I wasn’t going to get a better transition to tell her about our son. Before I was done, Katie was sobbing on the other end of the line. “I hate your job! Why can’t we have a job like normal people? Why do you have to have a job where your life is in danger every single day?”
This was a conversation we had had a thousand times and I wasn’t going to come out any better this time than in the past. “Katie, I am going to bring Toby home. First, I need to secure the school. There were at least sixty kids in here when the woman ran in. Every one of them was exposed. If they leave the school grounds, there’s no hope of containing the disease. It will spread like fire in dry grass.”
“No, Connor, you need to take care of your family right now. We have given enough to this stupid town. You need to come home and take care of us.”
She was right, but it was too late for us. There were still a lot of other families who weren’t exposed. I couldn’t lay down and die. That was coming soon, but not yet. “Did Claire say where she was going?”
“Yeah,” she choked between sobs. “She said she bought airline tickets to her mom’s house in Iowa. She was on her way to th
e airport. What difference does it make?”
“Katie, it makes a big difference. If she gets to the airport, this disease will spread all over the country. When did she leave and which car was she driving?” Claire had an old Astro mini-van and an extended cab Ford pickup.
“She was driving the pickup and left ten minutes ago. Don’t you go trying to stop her, Connor! We need you!”
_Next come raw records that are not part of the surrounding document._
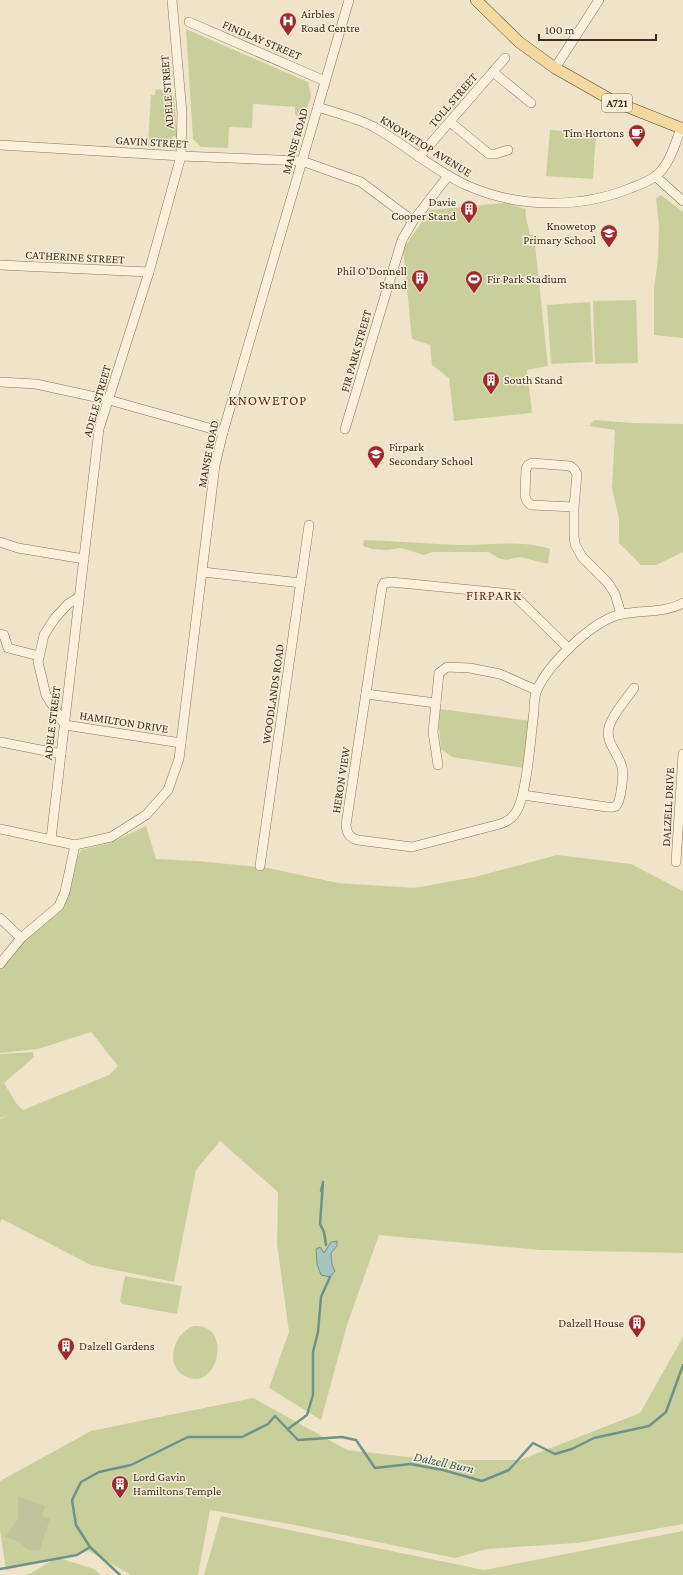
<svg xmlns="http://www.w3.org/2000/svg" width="683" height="1575" font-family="'Crimson Pro',serif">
  <rect width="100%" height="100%" fill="#f0e4c8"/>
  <g fill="#c9cf9b" fill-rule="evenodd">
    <polygon points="186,29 308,82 311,96 304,118 295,115 295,107 253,104 252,128 229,127 228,148 201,147 193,139"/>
    <polygon points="156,89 171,91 174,97 177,137 173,136 170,142 163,146 148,143 151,95 155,95"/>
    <polygon points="550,130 596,134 593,179 546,176"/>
    <polygon points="661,195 683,212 683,338 654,335 654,288 658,259 659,226 656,198"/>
    <path d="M505,203l21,6c-2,6 3,18 4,26h4l14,131 -21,4 5,43 -78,8 -5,-43 -17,-13 -2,-20 -18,-6 -9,-90 27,-39z"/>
    <polygon points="636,300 638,363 595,364 593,301"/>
    <polygon points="590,302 593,362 551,364 547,305"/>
    <polygon points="594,420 633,423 683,424 683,552 656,565 641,565 619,543 619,519 612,488 615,430 589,426"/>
    <path d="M364,540c33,1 65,4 98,5 30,0 59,-5 88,4l-2,15 -28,-7 -14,3 -8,-2 -9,-6h-57l-8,3 -23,-7 -14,2 -14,-1 -10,-3z"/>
    <polygon points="440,709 531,721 524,768 452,757 441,749 439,727"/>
    <polygon points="146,826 156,859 197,861 268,868 338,883 414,888 475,877 557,855 631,864 683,891 683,1253 541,1250 379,1235 347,1325 321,1420 269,1388 289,1332 277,1244 278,1192 220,1141 196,1170 174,1282 91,1265 2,1219 0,1222 0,1119 9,1115 0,1118 0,1054 33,1052 34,1057 4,1083 16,1103 23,1110 109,1075 118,1066 91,1032 38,1049 0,1053 0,969 12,957 38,920 59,911 72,869 81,850 110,843"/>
    <polygon points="125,1276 182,1286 177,1314 122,1304 120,1301"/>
    <path d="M194,1326c41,-3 23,71 -11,49 -19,-12 -8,-43 11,-49z"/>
    <path d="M683,1337v187l-105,19 -91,6 -32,9 -160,-33 -85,-15 -12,65h-67l-42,-24 -30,7 35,11 7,6h-76l6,-2 24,-14 -49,11 -6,-40v-49l91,-50 162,-33 94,52 88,10h85l120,-47zM42,1516l7,2 -19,33 -12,-9 -12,-5 12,-19z"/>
    <polygon points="221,1516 484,1570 683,1531 683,1575 204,1575"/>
  </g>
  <polygon fill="#bfc49a" points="18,1496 45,1506 42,1516 50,1518 40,1550 30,1551 18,1542 5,1537 18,1518"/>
  <polygon fill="#a9c4bc" stroke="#6f938a" points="337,1241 337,1246 331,1253 332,1265 335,1271 330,1277 321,1275 317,1264 316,1249 320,1247 324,1253 331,1242"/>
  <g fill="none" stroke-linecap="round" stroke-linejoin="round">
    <g stroke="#6f938a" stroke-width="2.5">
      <polyline points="321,1191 323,1182 320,1224 324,1232 326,1245"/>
      <polyline points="288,1429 307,1415 313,1395 313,1352 318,1332 321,1297 330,1277"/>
      <polyline points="0,1569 77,1555 90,1547"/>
      <polyline points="120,1575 90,1547 76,1525 72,1500 81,1482 99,1472 131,1465 188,1437 242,1437 268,1424 275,1416 298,1440 342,1437 356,1440 375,1468 410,1464 443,1470 482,1481 509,1470 533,1443 555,1454 572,1449 594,1438 649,1426 666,1412 683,1365"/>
    </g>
    <g stroke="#8d765c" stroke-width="10">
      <g id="minor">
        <polyline points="189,22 325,81"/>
        <polyline points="555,68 599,0"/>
        <polyline points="493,72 531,103"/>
        <path d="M318,107c18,6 39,11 56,20 32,18 59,43 92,58 51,23 114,24 165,3 8,-3 18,-7 25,-12 14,-12 19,-32 25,-48"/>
        <polyline points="450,122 489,154 495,154 508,150"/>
        <polyline points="0,145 181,156 302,161 361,182 413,221"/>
        <polyline points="419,157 505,58"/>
        <polyline points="655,176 683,201"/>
        <polyline points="0,265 149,272"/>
        <polyline points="0,382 36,384 109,400 223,432"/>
        <polyline points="345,429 402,240 413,221 448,176"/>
        <polyline points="574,507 531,505 527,501 525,496 526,469 528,465 532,463 570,466 574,469 577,474 574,507 574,536 575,544 582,557 608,583 615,594 621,614"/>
        <polyline points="0,542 18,548 84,559"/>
        <polyline points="203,572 301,583"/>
        <polyline points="79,597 68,604 55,618 44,635 38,662 46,695 65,725 181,743"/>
        <polyline points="0,634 4,635 8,648 39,656"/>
        <path d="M568,648l-51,-50 -5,-4 -121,-12 -7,1 -2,4 -36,238c1,9 4,13 12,15l54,7 88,-23c6,-2 12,-5 16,-12 11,-16 15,-79 18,-101 0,-6 0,-15 3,-21 11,-26 58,-72 86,-76 20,-4 42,-1 60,-11"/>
        <polyline points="366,694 436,703 439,673 447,667 470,668 500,674 536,690"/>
        <polyline points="436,703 433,732 438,765"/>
        <polyline points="0,742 61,754"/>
        <path d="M523,795l84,12c3,0 6,1 9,-1 5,-5 8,-32 6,-39 -4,-15 -17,-24 -13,-40 3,-12 18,-29 25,-39"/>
        <polyline points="0,829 75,845 111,837 146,815 168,790 179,759 215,465 223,432 349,0"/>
        <polyline points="51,839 99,429 149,272 181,156 182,113 172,0"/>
        <polyline points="676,862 683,754"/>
        <polyline points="260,866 309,525"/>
        <polyline points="0,918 21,938"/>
        <polyline points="0,964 21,938 59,906 65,892 75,845"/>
      </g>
    </g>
    <g stroke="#5b4430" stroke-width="12">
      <polyline id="major" points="476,0 519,42 555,68 613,101 683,129"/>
    </g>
    <use href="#minor" stroke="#faf1dc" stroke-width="9"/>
    <use href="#major" stroke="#f3d9a0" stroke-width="11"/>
  </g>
  <defs>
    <g id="hospital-pin" transform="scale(0.9)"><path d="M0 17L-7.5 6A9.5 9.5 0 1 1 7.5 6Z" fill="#9e2a2b" stroke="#f7eed8"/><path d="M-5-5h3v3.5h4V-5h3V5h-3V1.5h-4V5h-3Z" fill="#fff"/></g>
    <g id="cafe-pin" transform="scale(0.9)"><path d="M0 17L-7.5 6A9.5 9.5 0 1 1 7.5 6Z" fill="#9e2a2b" stroke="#f7eed8"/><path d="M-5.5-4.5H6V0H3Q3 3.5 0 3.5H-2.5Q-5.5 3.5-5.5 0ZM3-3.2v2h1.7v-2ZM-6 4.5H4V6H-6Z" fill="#fff"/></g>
    <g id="building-pin" transform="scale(0.9)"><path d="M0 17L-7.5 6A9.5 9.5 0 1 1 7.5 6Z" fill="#9e2a2b" stroke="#f7eed8"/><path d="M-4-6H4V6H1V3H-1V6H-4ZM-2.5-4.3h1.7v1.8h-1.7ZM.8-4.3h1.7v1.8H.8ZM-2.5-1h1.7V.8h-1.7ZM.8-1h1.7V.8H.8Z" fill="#fff"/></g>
    <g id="school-pin" transform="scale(0.9)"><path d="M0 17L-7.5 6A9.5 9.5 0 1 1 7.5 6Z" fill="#9e2a2b" stroke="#f7eed8"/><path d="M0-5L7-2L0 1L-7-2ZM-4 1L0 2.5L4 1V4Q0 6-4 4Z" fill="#fff"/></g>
    <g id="stadium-pin" transform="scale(0.9)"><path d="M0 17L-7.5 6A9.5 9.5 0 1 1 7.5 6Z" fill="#9e2a2b" stroke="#f7eed8"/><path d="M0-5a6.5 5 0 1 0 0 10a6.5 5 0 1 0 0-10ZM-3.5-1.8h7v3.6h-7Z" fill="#fff"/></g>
  </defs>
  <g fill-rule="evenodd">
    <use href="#hospital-pin" x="288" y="21"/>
    <use href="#cafe-pin" x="637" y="133"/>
    <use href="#building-pin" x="469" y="209"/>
    <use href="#school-pin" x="609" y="233"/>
    <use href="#building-pin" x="420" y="278"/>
    <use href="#stadium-pin" x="474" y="279"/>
    <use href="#building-pin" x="491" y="380"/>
    <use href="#school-pin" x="376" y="454"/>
    <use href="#building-pin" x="637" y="1323"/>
    <use href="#building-pin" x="66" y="1346"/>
    <use href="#building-pin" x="120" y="1484"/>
  </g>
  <g text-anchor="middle" stroke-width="3" stroke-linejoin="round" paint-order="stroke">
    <rect fill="#f7eed8" stroke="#756857" stroke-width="1" x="602" y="94" width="30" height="18" rx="3"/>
    <g font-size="11" font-weight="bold" fill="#3d2e20">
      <text x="617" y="107">A721</text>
    </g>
    <g font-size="12" fill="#3d2e20" stroke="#f7eed8" text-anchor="start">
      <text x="301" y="18">Airbles<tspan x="301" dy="14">Road Centre</tspan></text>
      <text x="624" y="137" text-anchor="end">Tim Hortons</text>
      <text x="456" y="206" text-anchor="end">Davie<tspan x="456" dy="14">Cooper Stand</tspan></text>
      <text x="596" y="230" text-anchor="end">Knowetop<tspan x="596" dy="14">Primary School</tspan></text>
      <text x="407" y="275" text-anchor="end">Phil O'Donnell<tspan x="407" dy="14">Stand</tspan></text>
      <text x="487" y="283">Fir Park Stadium</text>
      <text x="504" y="384">South Stand</text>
      <text x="389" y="451">Firpark<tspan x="389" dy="14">Secondary School</tspan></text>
      <text x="624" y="1327" text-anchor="end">Dalzell House</text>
      <text x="79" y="1350">Dalzell Gardens</text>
      <text x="133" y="1481">Lord Gavin<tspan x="133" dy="14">Hamiltons Temple</tspan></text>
    </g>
    <g font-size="12" fill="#3d2e20" stroke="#f7eed8">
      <text transform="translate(262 40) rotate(23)" y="4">FINDLAY STREET</text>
      <text transform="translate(167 92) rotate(-94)" y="4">ADELE STREET</text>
      <text transform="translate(453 100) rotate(-49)" y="4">TOLL STREET</text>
      <text transform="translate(295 141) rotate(-74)" y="4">MANSE ROAD</text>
      <text transform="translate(152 142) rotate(3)" y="4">GAVIN STREET</text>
      <text transform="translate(426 146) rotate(32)" y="4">KNOWETOP AVENUE</text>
      <text transform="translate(75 257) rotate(3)" y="4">CATHERINE STREET</text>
      <text transform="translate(356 351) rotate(-74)" y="4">FIR PARK STREET</text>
      <text transform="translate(97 401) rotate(-74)" y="4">ADELE STREET</text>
      <text transform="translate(208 454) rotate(-79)" y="4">MANSE ROAD</text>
      <text transform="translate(273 694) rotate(-82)" y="4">WOODLANDS ROAD</text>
      <text transform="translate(124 722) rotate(9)" y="4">HAMILTON DRIVE</text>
      <text transform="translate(52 723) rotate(-83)" y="4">ADELE STREET</text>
      <text transform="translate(341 780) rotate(-81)" y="4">HERON VIEW</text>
      <text transform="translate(668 807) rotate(-87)" y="4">DALZELL DRIVE</text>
    </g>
    <g font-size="13" font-style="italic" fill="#2f5d5a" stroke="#f7eed8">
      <text transform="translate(444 1462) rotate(12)" y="5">Dalzell Burn</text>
    </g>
    <g font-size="14" letter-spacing="1" fill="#6b2e1e" stroke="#f7eed8">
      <text x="268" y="405">KNOWETOP</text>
      <text x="494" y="600">FIRPARK</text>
    </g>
  </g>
  <path d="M539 34v6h117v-6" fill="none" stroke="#3d2e20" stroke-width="2"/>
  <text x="545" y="34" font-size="12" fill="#3d2e20" stroke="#f7eed8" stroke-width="3" paint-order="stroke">100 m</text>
</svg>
She was right, I couldn’t go after Claire. I lived fifteen minutes out of town and my place was on the way to the airport. That put her thirty miles ahead of me. It would take me forty minutes to catch her assuming she was driving the speed limit. In her agitated state, she was probably driving closer to eighty or ninety. I couldn’t afford to waste that time.
“Dispatch, this is Unit 2. Shots fired at the elementary school. Another infected person is down.” At this point, the radio call seemed to have lost its urgency. “Contact the Highway Patrol and give them a B.O.L. for a green, late nineties Ford F-150 with a dent on the front right fender and an American Quarter Horse Association sticker in the back window. The vehicle is traveling south on Highway 72 and is approximately 30 miles south of town en route to the airport. Contact TSA and have them put Claire Mantell on the Do-Not-Fly-List. The vehicle needs to be stopped at all costs. The driver has Ebola and should not be contacted once she is stopped.” Everyone has heard of Ebola and even though it wasn’t what she technically had, it was close enough and would get everyone’s attention, especially the busybodies in town listening to their scanners.
For good measure, I added, “I want a message put out over the emergency broadcast system for everyone in and around the town of Lost Hills to stay inside their homes.” Panic could work in our favor now. It would keep everyone inside.
“10-4,” she answered in a calm voice.
“Are you still there, Katie?” I asked as I put the phone back to my ear.